仕事に集中していると、次第に骨盤が後ろに倒れるだらしない座り方になってしまうのは、ある程度仕方がないこと。もちろん、姿勢ばかり意識していては仕事が進みません。ただし、楽だからといってだらしない姿勢をずーっと続けると、姿勢を維持する筋肉が力を発揮する機会を失い、弱っていってしまう。

イスにきちんと座ることができず、いい姿勢をとろうとしても3秒と持たない、というような人は特に要注意です。こうした筋肉のバランスが崩れた状態だと、運動も余計に体を悪くする原因になりかねません。

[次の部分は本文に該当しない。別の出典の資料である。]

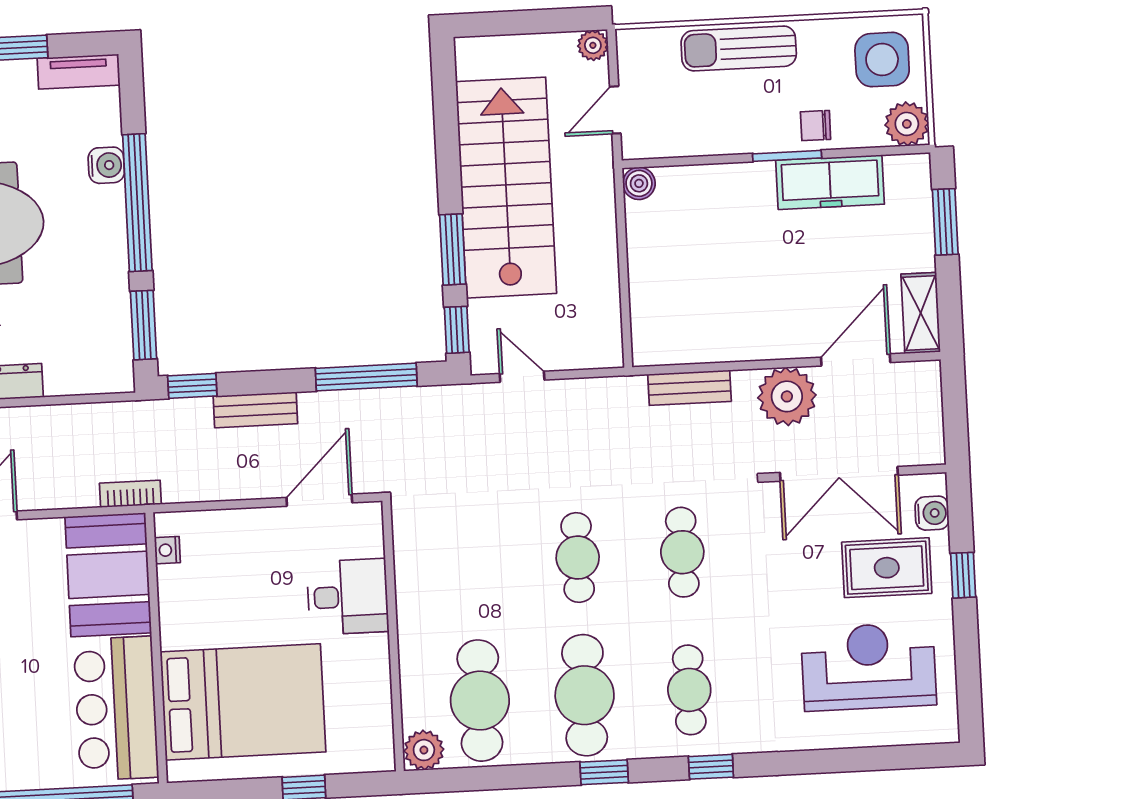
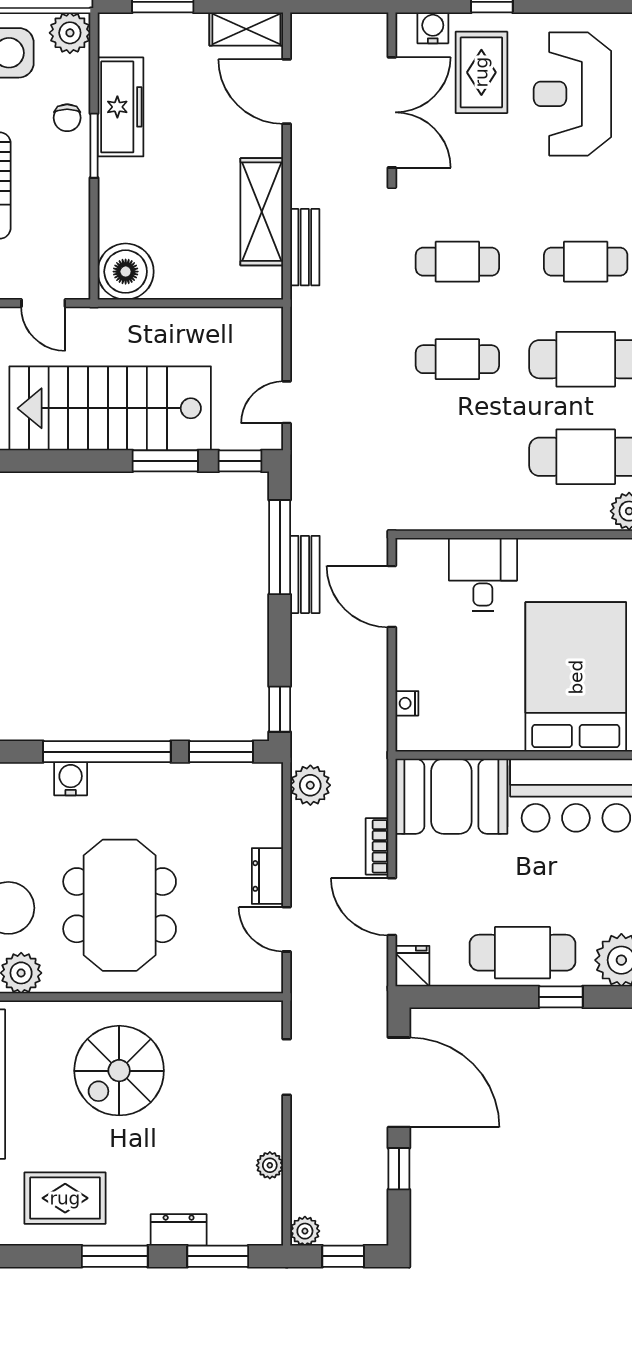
boiler: (639, 183) -> (126, 272), width x1.86, depth x1.86
shelving: (725, 340) -> (262, 212), added
plant: (787, 396) -> (310, 785), moved, width x0.73, depth x0.73
bench: (255, 410) -> (305, 574), moved
bookcase: (130, 494) -> (377, 846), moved
nightstand: (167, 550) -> (407, 703), moved, turned 90

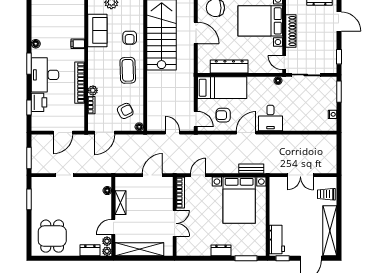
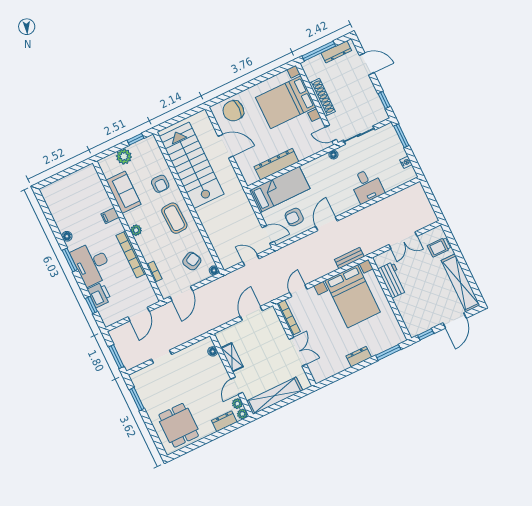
plant: (93, 90) -> (136, 230), moved
desk: (270, 118) -> (367, 186), moved
workbench: (277, 239) -> (392, 280), moved

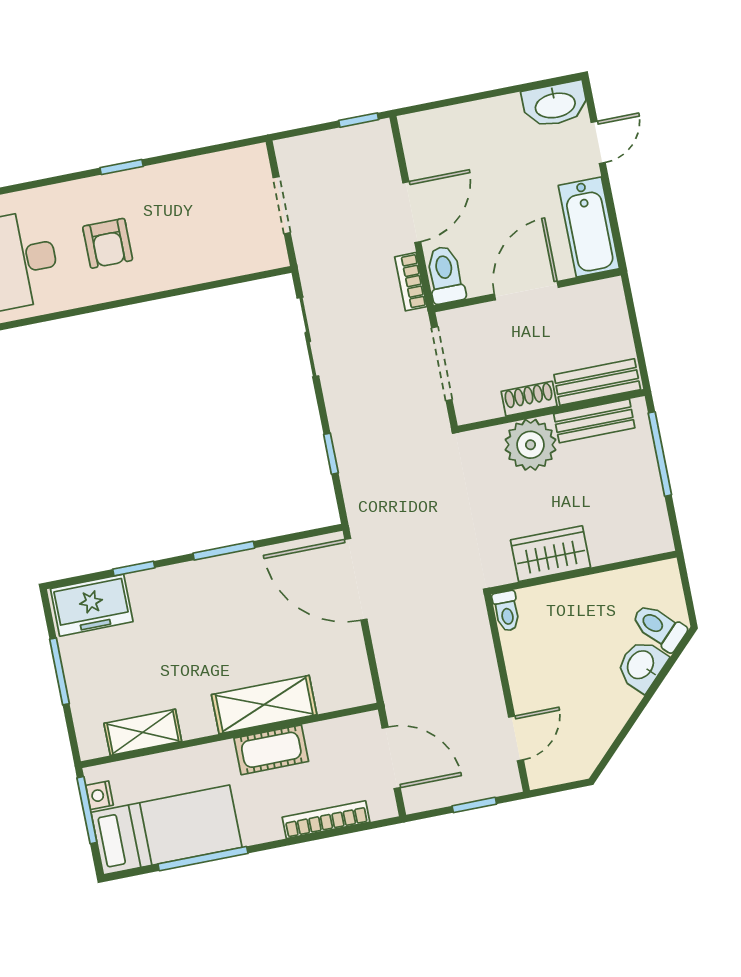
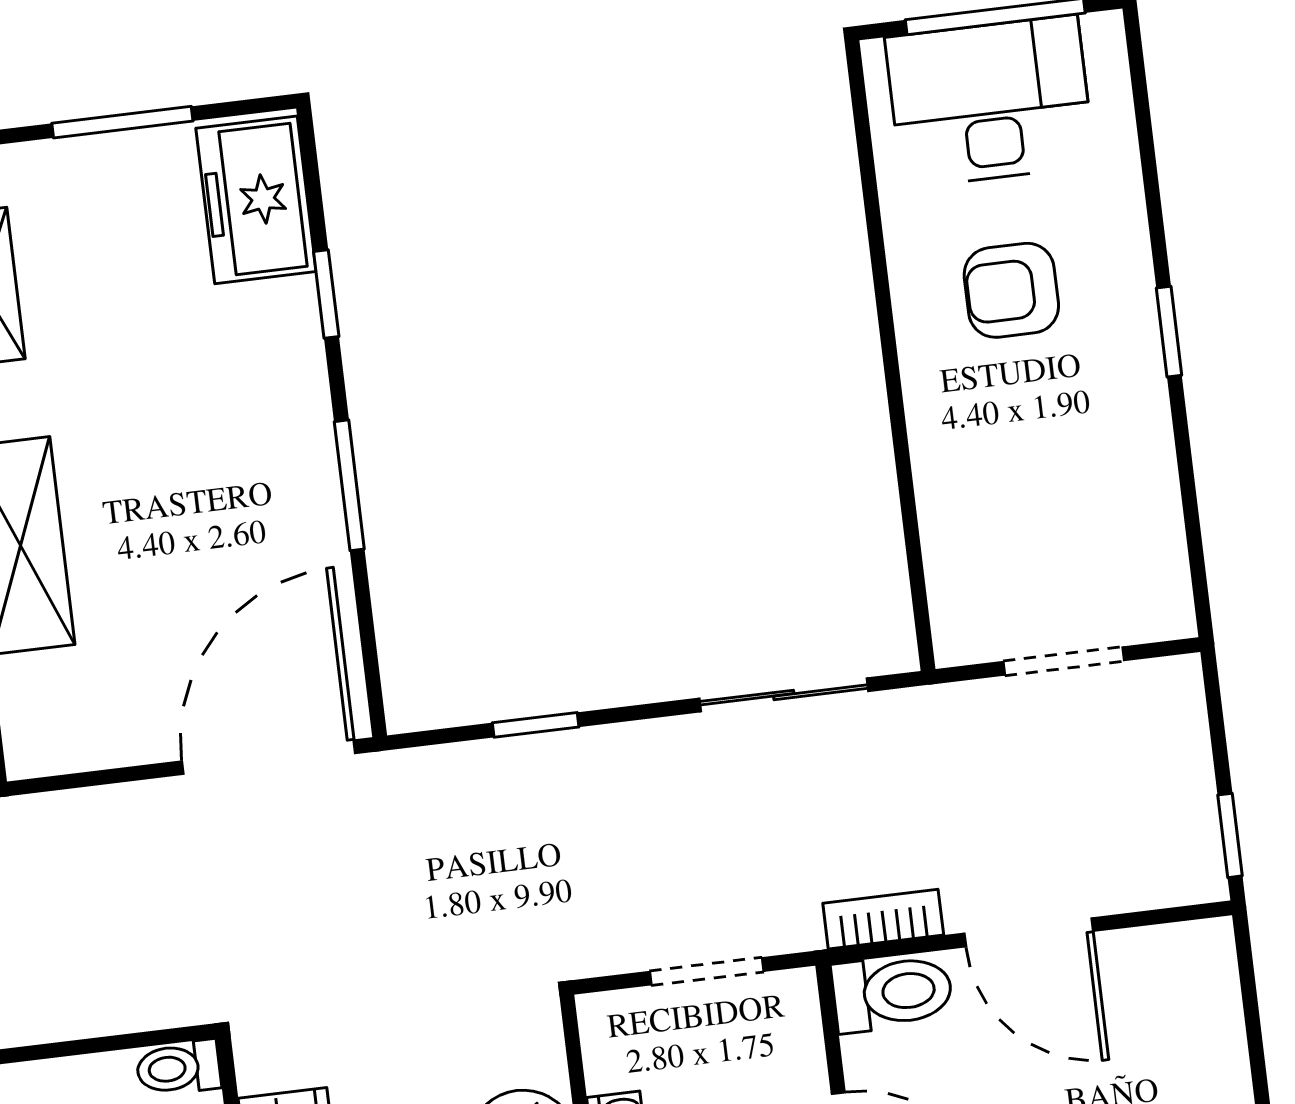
doorway: (442, 364) -> (707, 971), width x0.73

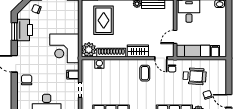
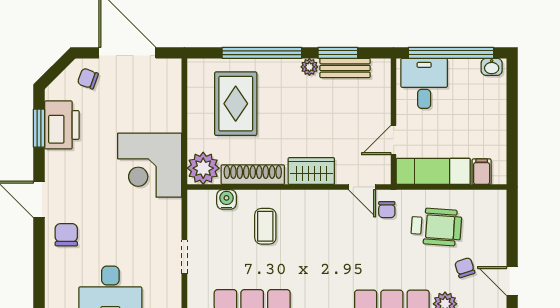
coffee table: (145, 73) -> (265, 226), moved
filing cabinet: (73, 75) -> (168, 223), removed

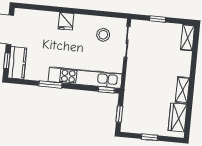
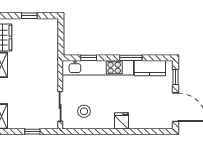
kitchen counter: (17, 63) -> (150, 68), moved, turned -90
window: (106, 90) -> (89, 58), moved
window: (119, 114) -> (61, 36), removed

立つ・座るときの、姿勢を保持する筋肉をあなどってはいけません。ここを鍛えないまま放ったらかしていると、代わりに頑張っている腰には凝りや痛みがたまっていくばかり。慢性腰痛をこれ以上進行させないためにも、現時点で釣り合わなくなっている体の前側と後ろ側の筋肉バランスを正すことが必要です。

詰まった腰の関節同士を伸ばす

最初に、「胎児姿勢ストレッチング」で、反った腰をストレッチします。反り腰の人は、腰の関節同士がぎゅっと詰まった状態にありますから、ここを伸ばすだけで、その場で非常に楽になるんです。腰だけが伸びるよう、お尻だけを浮かせるのがポイントです。

【腰部分の脊柱起立筋を伸ばす】
胎児姿勢ストレッチング
 頭の後ろに枕やクッションを入れて横になり、あごを引き気味にして、太ももの後ろに両手を回して両ひざを抱える。腰部分だけを伸ばす意識で、20~30秒ストレッチ。10秒休んで、合計3回行う。

腰が反っている人は、腹筋がとても弱く、お腹がぽこっと出ているのも特徴です。本来であれば、骨盤を正しいニュートラルな傾きにセットするために使われる、お尻の筋肉もなまけている。だから、「ゆりかご体操」で、お腹を縮める腹直筋とお尻の大殿筋を同時に鍛えましょう。背中が床につきそうになる直前でこらえ、足の裏が床につきそうになる直前でこらえる。このときに、腹直筋と大殿筋が一気に刺激される。非常にきつい体操です。だからこそ、お腹やお尻のシェイプアップ効果も高いですよ。

【腹直筋と大殿筋を一気に鍛える】
ゆりかご体操
 「体育座り」をして両手をひざの上に置く。体全体を後ろ側に倒し、肩甲骨(けんこうこつ)が床に着きそうになる手前で戻り、今度は足裏が床に着きそうになる直前で戻り、前後に揺れる。ゆっくりと5回往復する。